◆ Textauszug ◆
70 Jahre nach der Staatsgründung Israels mobilisiert die Hamas im Gazastreifen zum „Großen Marsch der Rückkehr“. Israel ist in Alarmbereitschaft.

So dicht wie möglich an der Grenze wollen die Demonstranten palästinensische Flaggen hissen Foto: reuters

Jerusalem taz | Bei Israels Sicherheitskräften herrscht erhöhte Alarmbereitschaft: Die radikalislamische Hamas ruft im Gazastreifen zum „Großen Marsch der Rückkehr“ der 1948 vertriebenen Palästinenser auf. Der ausdrücklich „friedliche Protest“, wie es auf der Webseite der Hamas heißt, beginnt am Freitag, am „Tag der Erde“, und soll mindestens bis zum „Nakba-Tag“ am 15. Mai, der für den Beginn der palästinensischen Flüchtlingskatastrophe steht, andauern.

Geplant ist die Errichtung einer Zeltstadt entlang der Grenzanlagen. Dabei soll auf einen Sicherheitsabstand von 700 Metern geachtet werden, um die Demonstranten, darunter auch Frauen, Kinder und ältere Leute, nicht zu gefährden. Israelische Militärexperten fürchten dennoch, dass es zu gewaltsamen Auseinandersetzungen kommen könnte.

Der „Große Marsch der Rückkehr“ findet 70 Jahre nach Gründung des Staates Israel und damit dem Beginn des Flüchtlingsproblems statt. Für die Hamas ist das ein willkommener Anlass, die palästinensischen Reihen im Kampf gegen die Zionisten zu vereinen und gleichzeitig von den wachsenden wirtschaftlichen Problemen im Gazastreifen abzulenken.

Dort droht der islamistischen Führung der Bankrott. Nachdem US-Präsident Donald Trump der von der UN finanzierten palästinensischen Flüchtlingshilfe UNRWA die Zuwendungen kürzte, drohte nun auch Palästinenserpräsident Mahmud Abbas der Hamas mit „finanziellen Maßnahmen“, was im Gazastreifen große Verunsicherung auslöste. Abbas zerschlage „die Einheit unseres Volkes,“ kommentierte die Hamas.

◆ Übungsdaten ◆
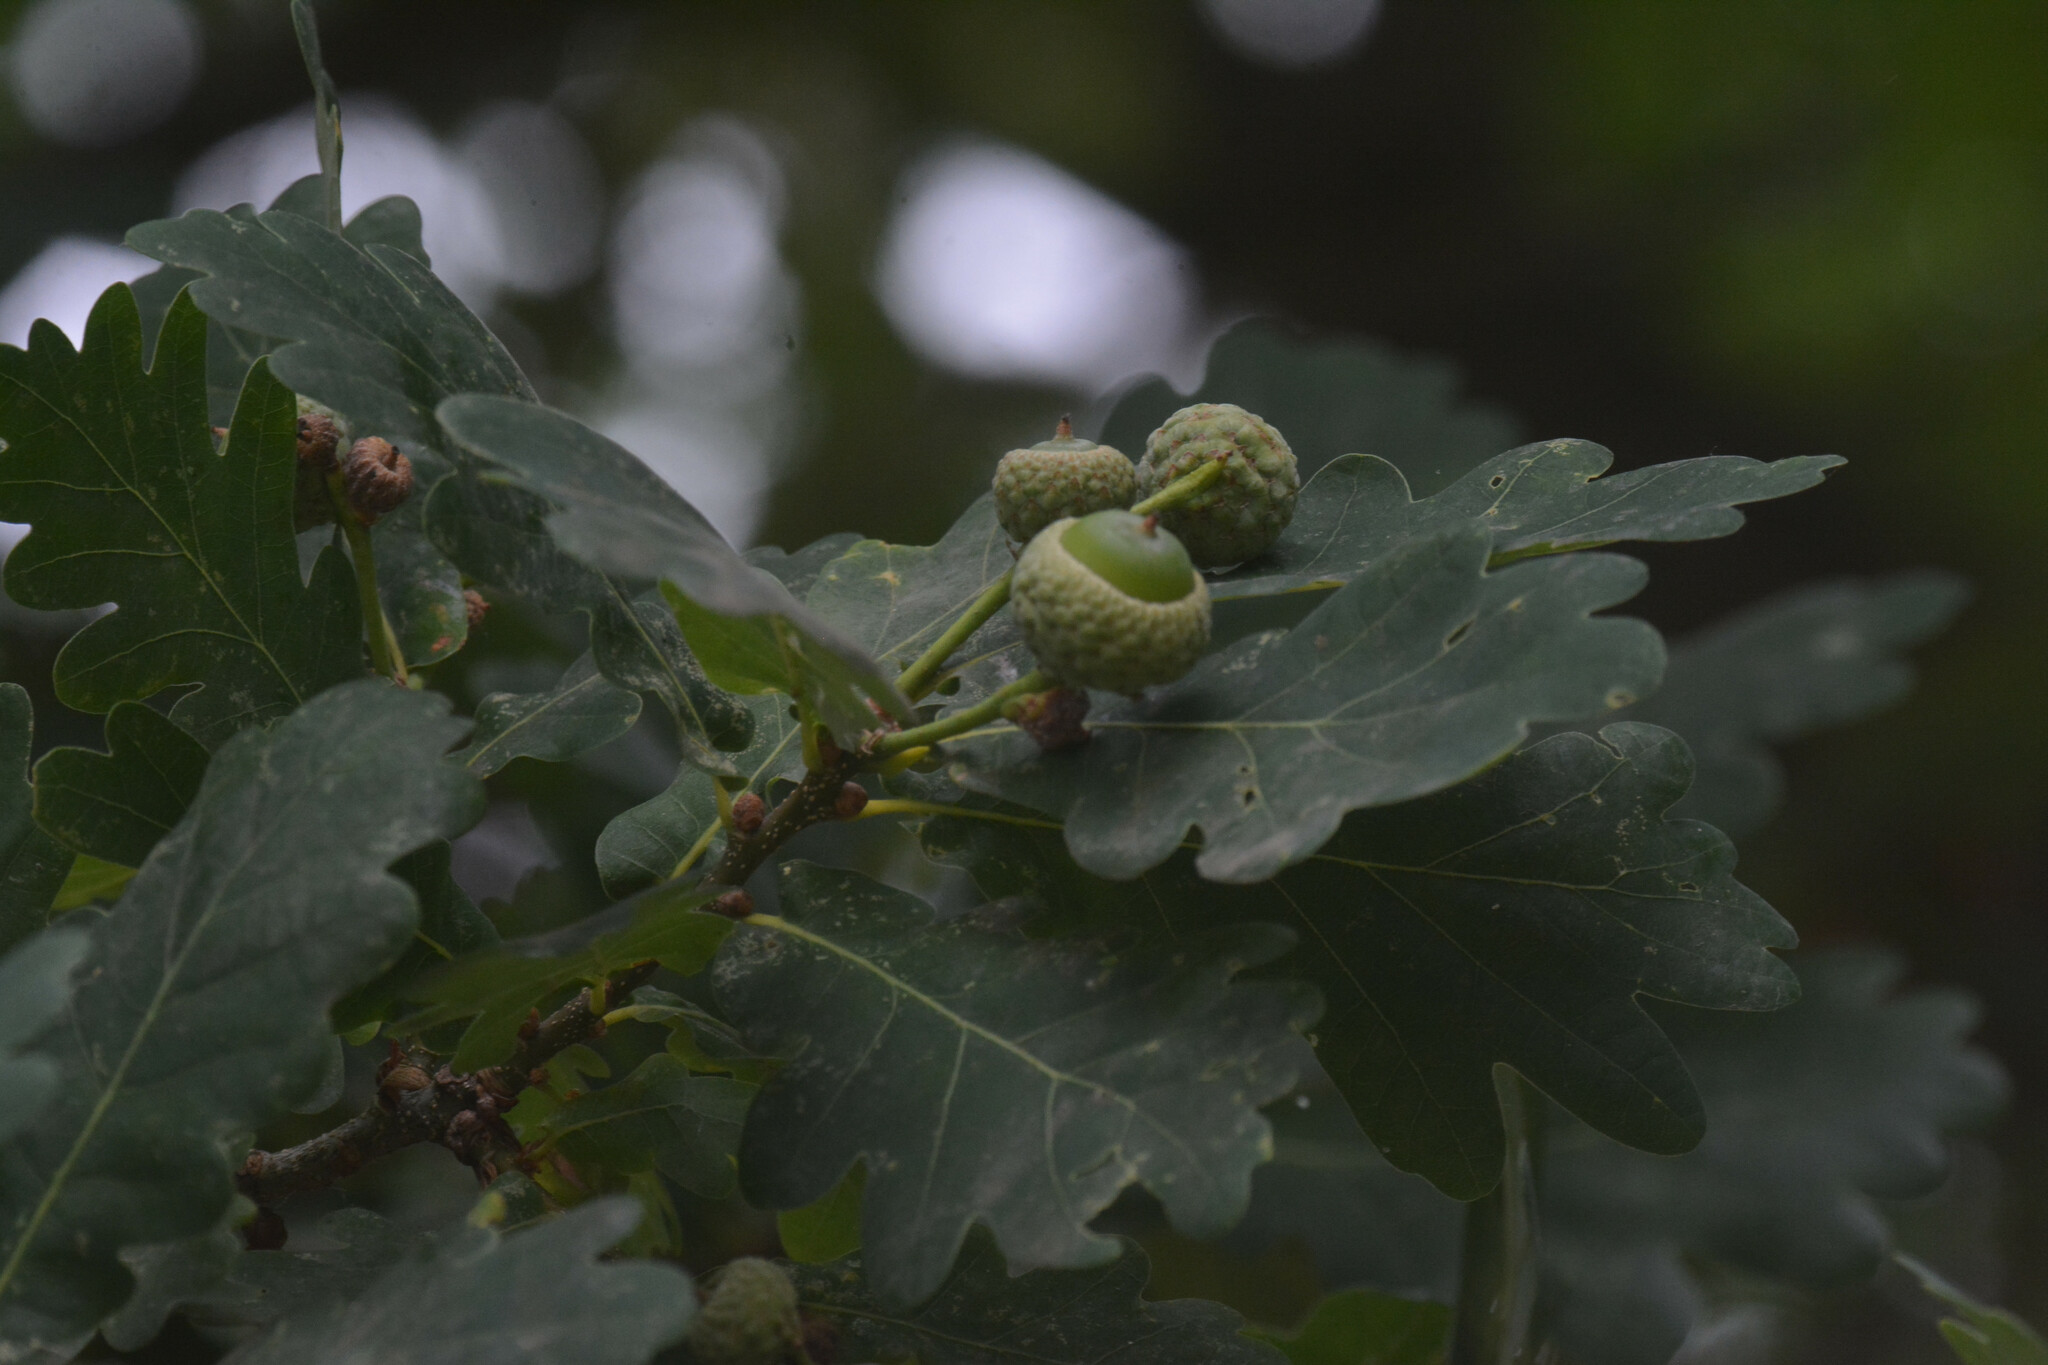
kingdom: Plantae
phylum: Tracheophyta
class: Magnoliopsida
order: Fagales
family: Fagaceae
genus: Quercus
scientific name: Quercus robur
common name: Pedunculate oak
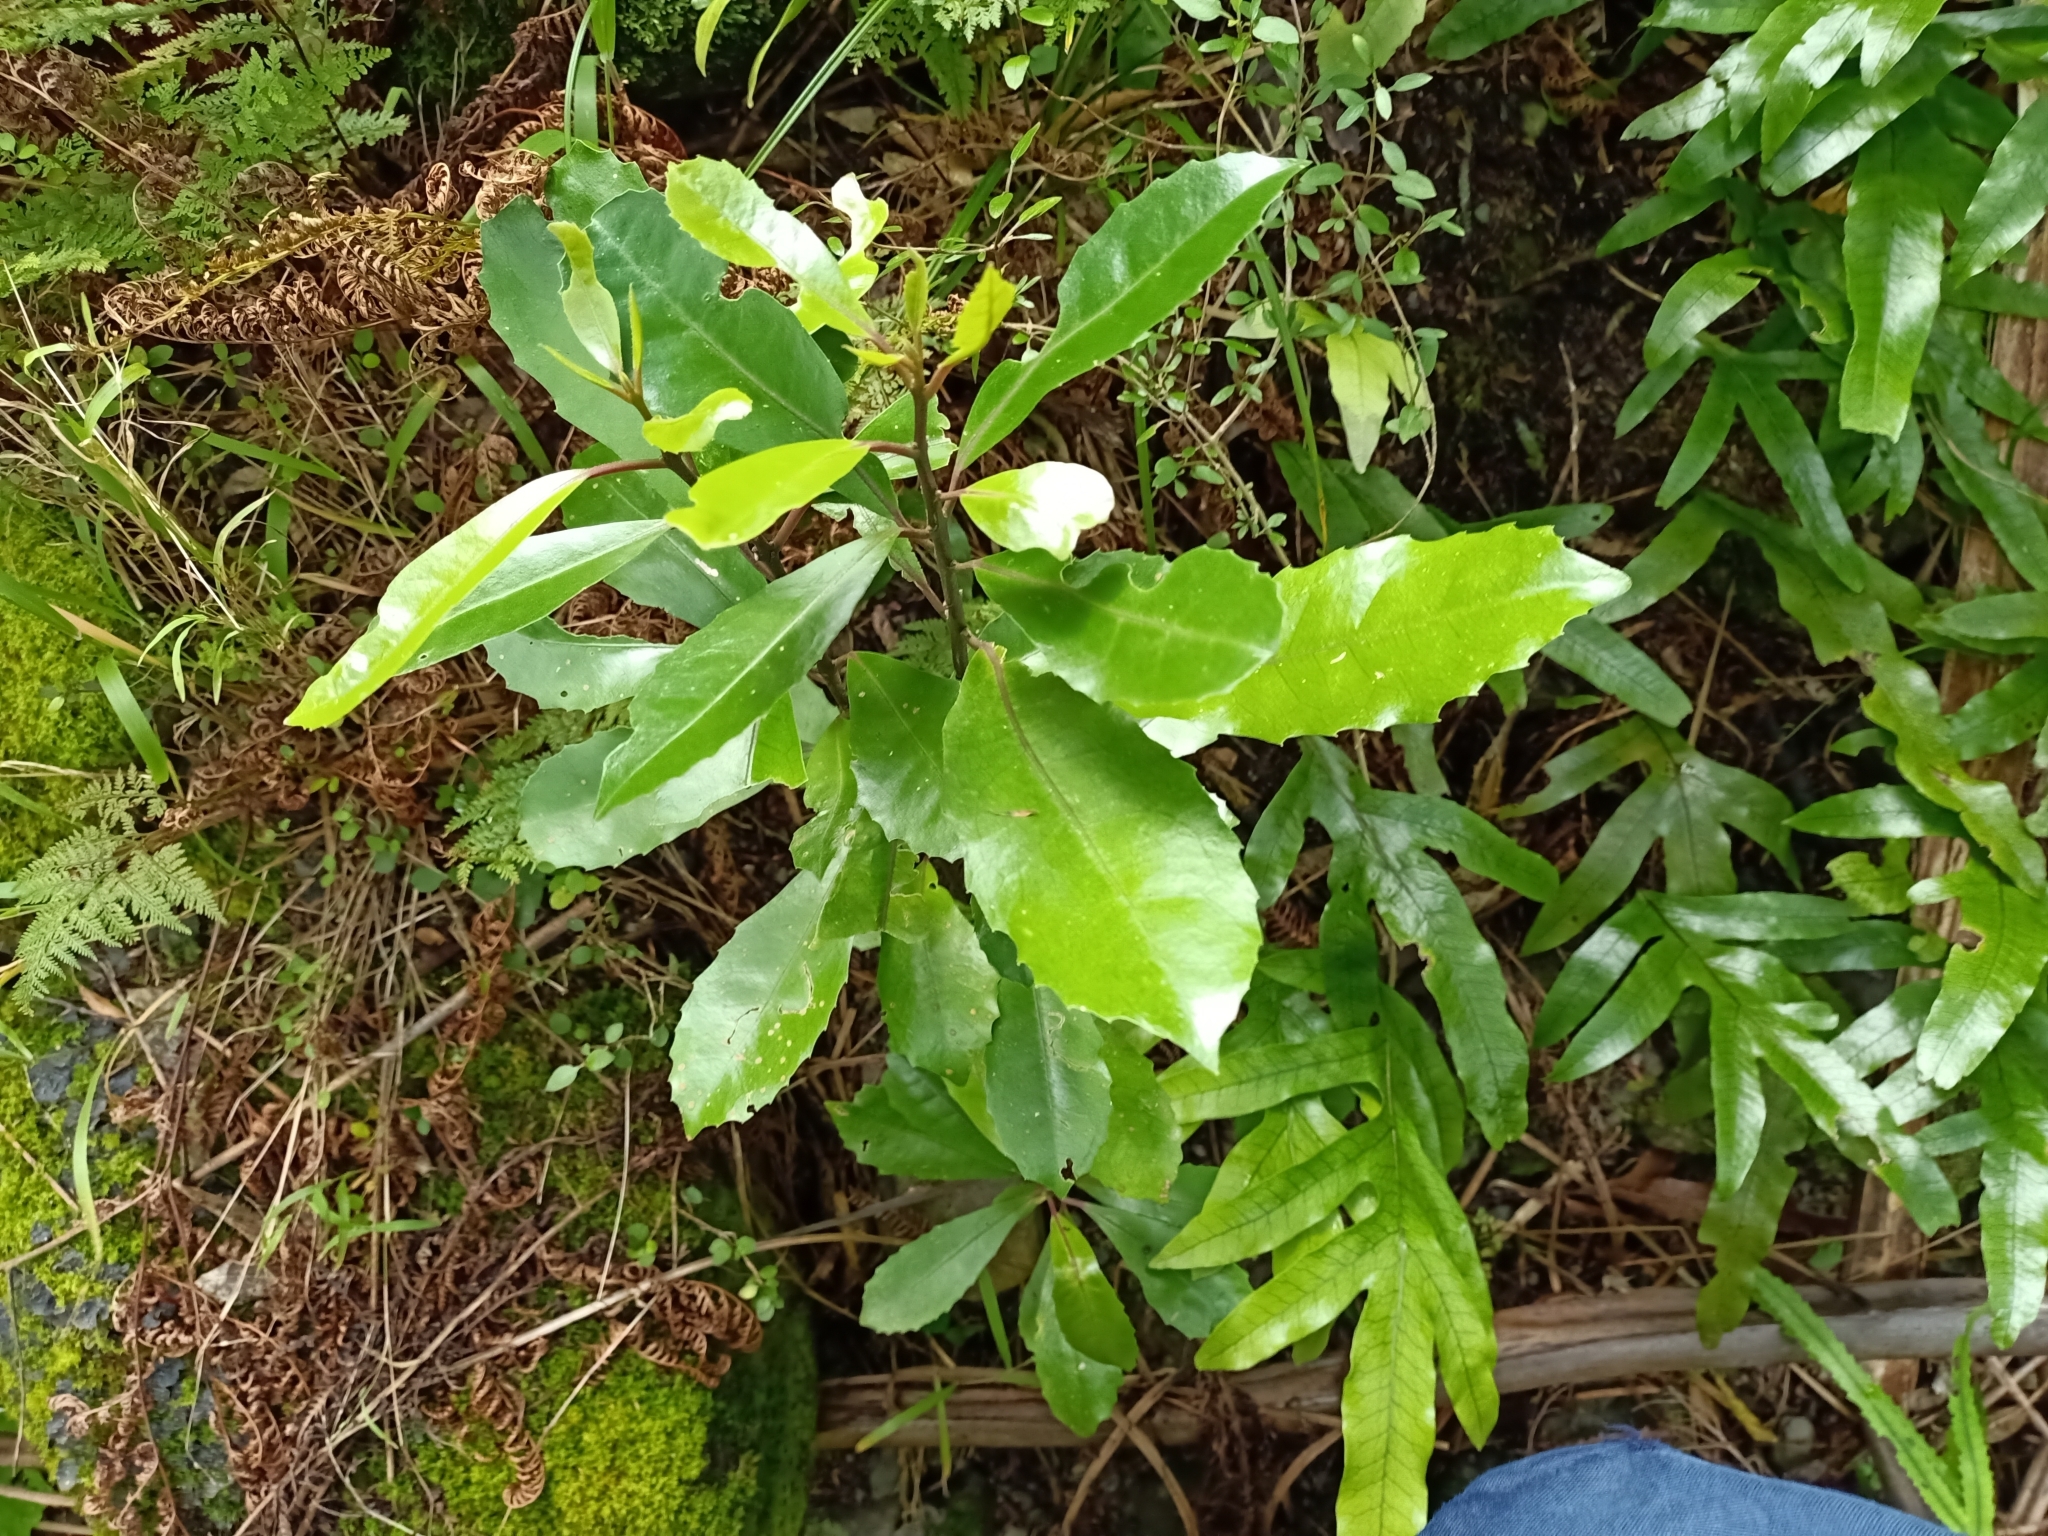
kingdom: Plantae
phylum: Tracheophyta
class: Magnoliopsida
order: Laurales
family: Monimiaceae
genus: Hedycarya
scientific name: Hedycarya arborea
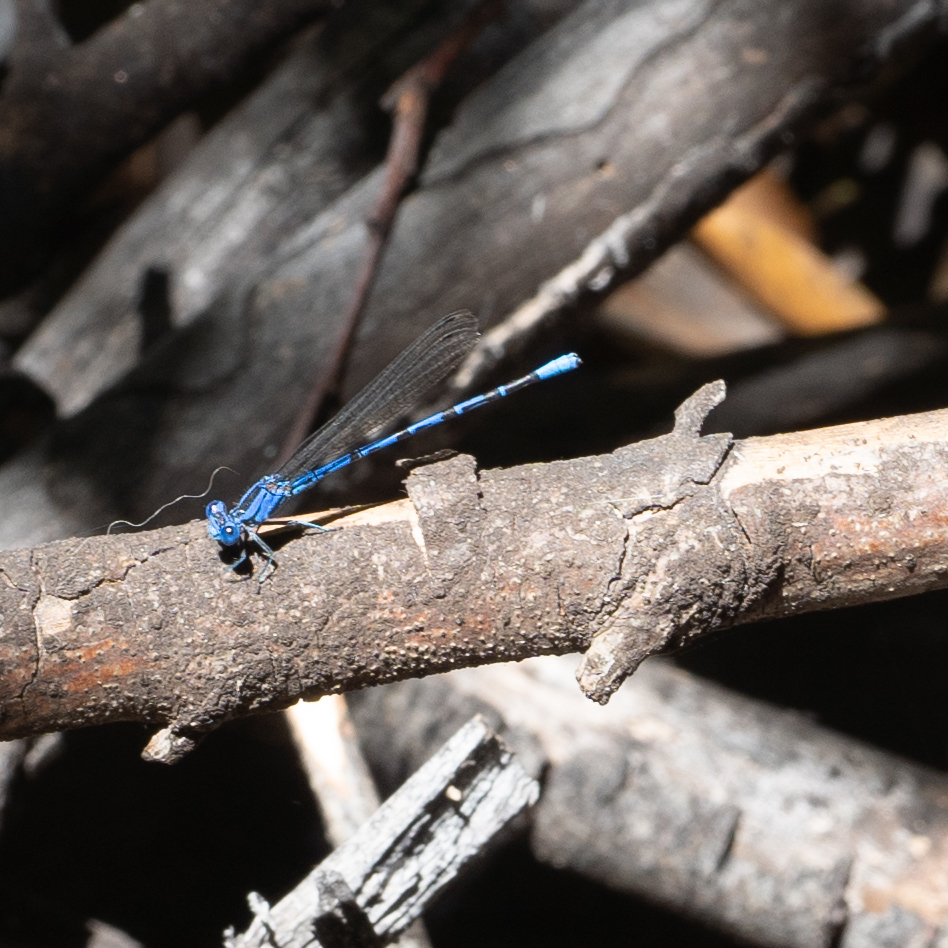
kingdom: Animalia
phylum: Arthropoda
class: Insecta
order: Odonata
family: Coenagrionidae
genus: Argia
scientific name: Argia vivida
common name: Vivid dancer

◆ Aufgaben zum Bearbeiten ◆
[1] Gib alle drei Einträge mit den Einordnungen von Reich bis Name Zeile für Zeile unverändert aus und lass die Bilder dabei weg.
[2] Schreib den Artikel über den geplanten Protestmarsch im Gazastreifen nach seinem letzten Satz weiter.
Der Artikel und die Einträge haben nichts miteinander zu tun.

◆ Die Lösungen ◆
[1]
kingdom: Plantae
phylum: Tracheophyta
class: Magnoliopsida
order: Fagales
family: Fagaceae
genus: Quercus
scientific name: Quercus robur
common name: Pedunculate oak
kingdom: Plantae
phylum: Tracheophyta
class: Magnoliopsida
order: Laurales
family: Monimiaceae
genus: Hedycarya
scientific name: Hedycarya arborea
kingdom: Animalia
phylum: Arthropoda
class: Insecta
order: Odonata
family: Coenagrionidae
genus: Argia
scientific name: Argia vivida
common name: Vivid dancer

[2]
Problematisches Ziel

Der „Große Marsch der Rückkehr“ ist explizit parteiübergreifend. „So dicht wie möglich an den Heimatorten, aus denen sie vertrieben wurden“, sollen sich die Demonstranten versammeln, palästinensische Flaggen und Spruchbänder hissen mit „humanitären Botschaften jeweils auf Arabisch, Hebräisch und Englisch“, meint Chalil al-Haja, Mitglied des Politbüros der Hamas. Problematisch ist das Ziel: „Wir fordern die Besatzung auf, unser Land zu verlassen und uns dorthin zurückkehren zu lassen und in Frieden und Sicherheit zu leben.“

Sicherheitsapparat Israels will so weit wie möglich zivile Todesfälle vermeiden

Aus dem Gazastreifen sind die Besatzungstruppen schon vor knapp 13 Jahren abgezogen. Aus Sicht der Hamas endet die Besatzung indes erst mit dem Abzug der Israelis aus Israel. So erinnert der „Tag der Erde“ an Landenteignungen im israelischen Galiläa und Proteste im Jahr 1976, bei denen sechs israelische Araber ums Leben kamen. „Es ist unser natürliches, humanitäres und politisches Recht“, in die Heimat zurückzukehren, meint al-Haja. Das Rückkehrrecht gehörte stets zu den Kernpunkten früherer Friedensverhandlungen.

Israels Sicherheitsapparat rechnet mit breiter Beteiligung bei den Kundgebungen und rüstet sich für eventuelle Versuche, die Grenzanlagen zu durchdringen. Grenzpolizei und Armee, darunter Scharfschützen und Sondereinheiten zur Auflösung von gewaltsamen Demonstrationen, sind aufgerufen, „so weit wie möglich zivile Todesfälle zu vermeiden“, schreibt Amos Harel, Militärkorrespondent der liberalen Ha’aretz.

Mit Handgranaten und Messer

Mit Tränengas beladene Drohnen stehen bereit, außerdem gelte die Order, zunächst in die Luft und dann auf die Beine zu schießen, sollte der Versuch unternommen werden, die Grenzanlagen zu überqueren. Harel spekuliert, dass es bei dem Versuch eines „massenhaften Grenzdurchbruchs“ zu „Dutzenden, wenn nicht Hunderten verletzten Palästinensern“ kommen könnte.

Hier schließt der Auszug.